The U.S. Debt Burden: $30 Trillion-Plus Converted to Per Person

Most folks really couldn’t absorb what $20 trillion of U.S. debt meant in the 2016 Presidential election cycle. I’d venture over $30 trillion now really doesn’t feel different. It’s still huge. But that’s just one word. “Huge”.

I thought it would be more useful to see what the amount we owe as a nation is sized for each person. Even the next infant born. So I took the actual U.S. debt outstanding starting in 1930 and converted it into April 2022 dollars to remove the impact of inflation. Then I divided by the population. Population statistics can vary a bit, depending upon the source. But they are pretty similar for a particular year. Frankly, the picture remains the same.

As the table in the link below shows, the debt burden carried by each man, woman, and child in 1930 was $2,236 in today’s dollars. In sharp contrast, new infant citizens of this country are born into a debt burden of over $90,000.

There are many more government programs and services than in 1930. An increase should be expected.

But as the burden grew, at some point one can question how much can be shouldered by these young future taxpayers. The truth is that it’s those who pay taxes who pay the ongoing interest payments to our creditors both here and abroad (like China, Russian, and Saudi Arabia). A family of four’s share of the debt is $363,000. That might be comparable to a mortgage. Paying interest on that amount at around 3% amounts to around $11,000 per year. That’s in addition to feeding the family, having a roof over their heads, and the cost of transportation.

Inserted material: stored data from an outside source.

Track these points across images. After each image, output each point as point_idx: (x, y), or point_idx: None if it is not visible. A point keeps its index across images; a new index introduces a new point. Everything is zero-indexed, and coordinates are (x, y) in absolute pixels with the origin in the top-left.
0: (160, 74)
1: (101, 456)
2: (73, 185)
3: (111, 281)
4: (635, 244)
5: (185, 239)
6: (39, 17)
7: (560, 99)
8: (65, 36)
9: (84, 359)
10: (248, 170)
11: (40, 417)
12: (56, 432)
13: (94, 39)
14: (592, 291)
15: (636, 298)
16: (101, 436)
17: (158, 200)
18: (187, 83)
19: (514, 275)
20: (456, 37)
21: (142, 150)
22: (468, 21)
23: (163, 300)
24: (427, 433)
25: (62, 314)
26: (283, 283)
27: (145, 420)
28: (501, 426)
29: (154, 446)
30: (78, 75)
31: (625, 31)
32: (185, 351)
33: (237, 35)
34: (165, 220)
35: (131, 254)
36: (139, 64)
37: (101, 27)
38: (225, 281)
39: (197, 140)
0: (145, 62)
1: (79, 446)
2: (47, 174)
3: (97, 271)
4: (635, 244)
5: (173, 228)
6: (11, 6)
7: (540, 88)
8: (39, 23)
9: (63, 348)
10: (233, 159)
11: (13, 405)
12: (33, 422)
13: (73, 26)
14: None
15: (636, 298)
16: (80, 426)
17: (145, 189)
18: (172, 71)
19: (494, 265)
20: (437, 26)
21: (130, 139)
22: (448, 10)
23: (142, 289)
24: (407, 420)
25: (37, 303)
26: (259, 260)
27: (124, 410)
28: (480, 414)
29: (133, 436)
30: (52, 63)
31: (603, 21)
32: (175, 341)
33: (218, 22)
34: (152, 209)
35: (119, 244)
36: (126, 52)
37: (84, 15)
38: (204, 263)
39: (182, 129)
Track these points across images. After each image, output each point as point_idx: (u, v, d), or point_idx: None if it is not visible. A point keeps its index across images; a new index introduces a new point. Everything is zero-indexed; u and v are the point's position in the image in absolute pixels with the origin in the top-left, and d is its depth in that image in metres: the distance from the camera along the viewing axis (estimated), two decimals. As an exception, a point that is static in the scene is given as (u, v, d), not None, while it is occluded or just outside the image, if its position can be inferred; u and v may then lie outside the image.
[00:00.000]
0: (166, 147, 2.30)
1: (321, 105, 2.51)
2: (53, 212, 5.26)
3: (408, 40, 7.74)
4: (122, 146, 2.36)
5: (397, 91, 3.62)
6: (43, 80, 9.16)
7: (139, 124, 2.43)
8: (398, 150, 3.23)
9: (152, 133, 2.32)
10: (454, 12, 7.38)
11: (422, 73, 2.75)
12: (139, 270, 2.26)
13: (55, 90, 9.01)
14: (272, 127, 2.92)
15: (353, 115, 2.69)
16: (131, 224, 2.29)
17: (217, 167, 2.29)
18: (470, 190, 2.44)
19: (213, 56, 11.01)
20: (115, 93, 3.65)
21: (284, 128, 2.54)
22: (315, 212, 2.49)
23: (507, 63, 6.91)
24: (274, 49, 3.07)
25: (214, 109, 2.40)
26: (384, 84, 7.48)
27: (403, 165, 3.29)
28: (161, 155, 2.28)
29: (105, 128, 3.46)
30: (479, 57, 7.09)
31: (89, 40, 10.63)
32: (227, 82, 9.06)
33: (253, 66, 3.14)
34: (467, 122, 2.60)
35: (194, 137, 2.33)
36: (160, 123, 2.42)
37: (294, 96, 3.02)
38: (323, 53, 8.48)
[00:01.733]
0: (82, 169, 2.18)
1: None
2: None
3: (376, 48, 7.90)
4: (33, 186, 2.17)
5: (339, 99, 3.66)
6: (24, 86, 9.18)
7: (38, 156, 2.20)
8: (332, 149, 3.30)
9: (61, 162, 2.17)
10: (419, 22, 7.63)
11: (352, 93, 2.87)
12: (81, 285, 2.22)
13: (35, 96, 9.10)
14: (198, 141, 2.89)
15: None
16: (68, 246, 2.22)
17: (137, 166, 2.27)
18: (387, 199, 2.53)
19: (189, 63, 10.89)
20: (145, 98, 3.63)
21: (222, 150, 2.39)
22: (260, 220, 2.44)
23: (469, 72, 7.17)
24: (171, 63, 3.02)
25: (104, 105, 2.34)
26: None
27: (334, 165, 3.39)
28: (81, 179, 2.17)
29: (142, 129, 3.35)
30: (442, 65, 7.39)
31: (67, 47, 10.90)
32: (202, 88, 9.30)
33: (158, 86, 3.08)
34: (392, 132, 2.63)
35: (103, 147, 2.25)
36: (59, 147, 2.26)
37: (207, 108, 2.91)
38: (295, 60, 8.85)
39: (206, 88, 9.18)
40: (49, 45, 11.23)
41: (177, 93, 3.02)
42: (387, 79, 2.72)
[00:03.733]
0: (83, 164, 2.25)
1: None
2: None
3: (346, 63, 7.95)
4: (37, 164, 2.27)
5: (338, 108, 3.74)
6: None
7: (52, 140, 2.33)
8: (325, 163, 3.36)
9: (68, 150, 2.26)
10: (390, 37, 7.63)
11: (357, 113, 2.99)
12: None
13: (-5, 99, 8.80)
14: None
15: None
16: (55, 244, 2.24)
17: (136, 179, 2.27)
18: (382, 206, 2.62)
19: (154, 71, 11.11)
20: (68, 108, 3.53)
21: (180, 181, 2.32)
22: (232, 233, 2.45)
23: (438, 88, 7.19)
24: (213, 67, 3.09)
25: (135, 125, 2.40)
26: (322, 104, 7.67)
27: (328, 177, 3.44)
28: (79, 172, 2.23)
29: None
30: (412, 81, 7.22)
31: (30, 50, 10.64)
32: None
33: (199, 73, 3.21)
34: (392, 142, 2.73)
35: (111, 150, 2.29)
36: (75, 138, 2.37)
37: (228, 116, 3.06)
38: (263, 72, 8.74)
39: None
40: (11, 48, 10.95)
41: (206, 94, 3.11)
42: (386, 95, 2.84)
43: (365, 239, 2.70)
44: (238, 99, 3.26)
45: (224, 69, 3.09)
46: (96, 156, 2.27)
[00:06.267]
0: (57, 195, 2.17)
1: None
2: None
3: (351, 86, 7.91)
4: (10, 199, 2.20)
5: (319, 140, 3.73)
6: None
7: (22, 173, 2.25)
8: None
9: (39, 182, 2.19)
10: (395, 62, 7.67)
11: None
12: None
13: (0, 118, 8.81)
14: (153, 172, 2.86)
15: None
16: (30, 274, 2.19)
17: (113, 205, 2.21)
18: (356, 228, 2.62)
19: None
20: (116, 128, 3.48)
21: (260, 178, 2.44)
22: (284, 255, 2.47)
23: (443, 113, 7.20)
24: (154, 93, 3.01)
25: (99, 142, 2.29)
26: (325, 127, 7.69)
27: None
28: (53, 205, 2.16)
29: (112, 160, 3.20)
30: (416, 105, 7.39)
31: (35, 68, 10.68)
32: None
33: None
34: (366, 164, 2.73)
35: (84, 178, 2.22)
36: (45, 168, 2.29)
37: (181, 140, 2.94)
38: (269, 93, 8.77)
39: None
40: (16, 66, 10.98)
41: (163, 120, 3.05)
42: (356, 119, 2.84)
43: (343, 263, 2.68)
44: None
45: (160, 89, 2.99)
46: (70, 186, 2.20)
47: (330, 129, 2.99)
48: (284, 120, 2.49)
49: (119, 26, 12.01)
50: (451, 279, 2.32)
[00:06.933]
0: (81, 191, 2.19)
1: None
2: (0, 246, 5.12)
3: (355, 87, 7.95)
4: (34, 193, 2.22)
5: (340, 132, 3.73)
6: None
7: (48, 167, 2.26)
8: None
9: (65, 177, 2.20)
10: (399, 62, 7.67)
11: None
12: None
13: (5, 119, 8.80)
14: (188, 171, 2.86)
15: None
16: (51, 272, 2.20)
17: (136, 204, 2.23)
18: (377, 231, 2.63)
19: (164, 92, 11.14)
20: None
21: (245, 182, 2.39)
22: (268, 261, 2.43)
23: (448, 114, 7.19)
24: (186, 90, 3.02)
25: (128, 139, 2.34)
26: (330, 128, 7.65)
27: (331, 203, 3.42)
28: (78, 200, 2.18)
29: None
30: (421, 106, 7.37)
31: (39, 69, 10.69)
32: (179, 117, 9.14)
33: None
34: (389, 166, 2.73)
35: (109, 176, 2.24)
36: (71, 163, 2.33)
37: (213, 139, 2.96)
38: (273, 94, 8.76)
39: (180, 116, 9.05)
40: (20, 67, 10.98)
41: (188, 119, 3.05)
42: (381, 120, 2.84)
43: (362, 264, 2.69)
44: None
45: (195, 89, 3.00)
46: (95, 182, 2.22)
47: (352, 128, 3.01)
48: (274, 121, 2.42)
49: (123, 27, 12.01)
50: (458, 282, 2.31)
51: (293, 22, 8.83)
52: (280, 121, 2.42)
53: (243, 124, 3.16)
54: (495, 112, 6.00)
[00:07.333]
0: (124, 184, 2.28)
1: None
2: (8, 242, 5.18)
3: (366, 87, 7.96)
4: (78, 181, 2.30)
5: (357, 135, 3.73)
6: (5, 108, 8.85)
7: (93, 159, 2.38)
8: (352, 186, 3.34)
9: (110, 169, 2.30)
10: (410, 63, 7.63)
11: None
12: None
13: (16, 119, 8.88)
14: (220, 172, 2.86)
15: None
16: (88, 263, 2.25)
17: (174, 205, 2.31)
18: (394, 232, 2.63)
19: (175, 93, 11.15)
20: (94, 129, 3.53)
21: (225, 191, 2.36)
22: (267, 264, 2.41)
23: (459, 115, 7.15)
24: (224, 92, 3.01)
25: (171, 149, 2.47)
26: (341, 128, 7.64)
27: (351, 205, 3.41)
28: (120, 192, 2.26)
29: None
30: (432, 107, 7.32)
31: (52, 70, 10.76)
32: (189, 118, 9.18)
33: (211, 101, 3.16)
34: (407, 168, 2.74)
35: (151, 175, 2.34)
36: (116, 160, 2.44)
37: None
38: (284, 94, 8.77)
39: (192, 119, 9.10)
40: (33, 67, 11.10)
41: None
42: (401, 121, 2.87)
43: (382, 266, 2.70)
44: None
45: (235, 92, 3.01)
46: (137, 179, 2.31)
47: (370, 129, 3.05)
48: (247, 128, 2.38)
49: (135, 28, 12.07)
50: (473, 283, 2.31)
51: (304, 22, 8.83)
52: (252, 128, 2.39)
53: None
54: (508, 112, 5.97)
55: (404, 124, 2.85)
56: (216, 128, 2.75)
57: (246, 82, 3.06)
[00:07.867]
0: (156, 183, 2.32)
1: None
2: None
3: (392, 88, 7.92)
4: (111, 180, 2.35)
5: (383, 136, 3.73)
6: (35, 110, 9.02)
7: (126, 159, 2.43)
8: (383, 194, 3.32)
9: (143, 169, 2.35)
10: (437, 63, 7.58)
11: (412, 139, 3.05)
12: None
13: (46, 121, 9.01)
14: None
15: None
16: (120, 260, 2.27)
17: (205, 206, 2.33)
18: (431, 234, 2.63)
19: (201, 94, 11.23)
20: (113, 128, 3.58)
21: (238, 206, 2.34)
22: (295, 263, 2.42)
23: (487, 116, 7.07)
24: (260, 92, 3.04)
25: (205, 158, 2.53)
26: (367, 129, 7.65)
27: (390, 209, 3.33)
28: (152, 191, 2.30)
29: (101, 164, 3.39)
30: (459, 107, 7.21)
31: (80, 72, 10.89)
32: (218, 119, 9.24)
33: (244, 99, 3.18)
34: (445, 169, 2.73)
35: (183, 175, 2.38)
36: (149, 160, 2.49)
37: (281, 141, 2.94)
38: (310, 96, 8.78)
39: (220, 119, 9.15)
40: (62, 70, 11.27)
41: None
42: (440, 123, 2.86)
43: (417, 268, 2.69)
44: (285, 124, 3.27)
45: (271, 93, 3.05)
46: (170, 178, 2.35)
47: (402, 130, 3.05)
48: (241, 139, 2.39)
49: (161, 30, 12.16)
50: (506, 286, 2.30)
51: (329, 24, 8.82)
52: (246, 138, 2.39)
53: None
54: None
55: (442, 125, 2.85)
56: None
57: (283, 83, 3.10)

Don’t rely on the credit rating agencies to publish a reliable indicator of the U.S.’s credit quality. Standard & Poor’s had the temerity to downgrade the U.S. credit rating one notch in 2011 and was attacked by government officials for speaking out. In 2011, U.S debt was over 90% of GDP and exceeded 100% of GDP by 2015. By 2020 it was 134%. But who’s counting? Being a former rating agency Senior Credit Officer, I find it hard to not laugh about the issue. Robin Williams said all humor is ultimately about pain. This is painful to observe and contemplate.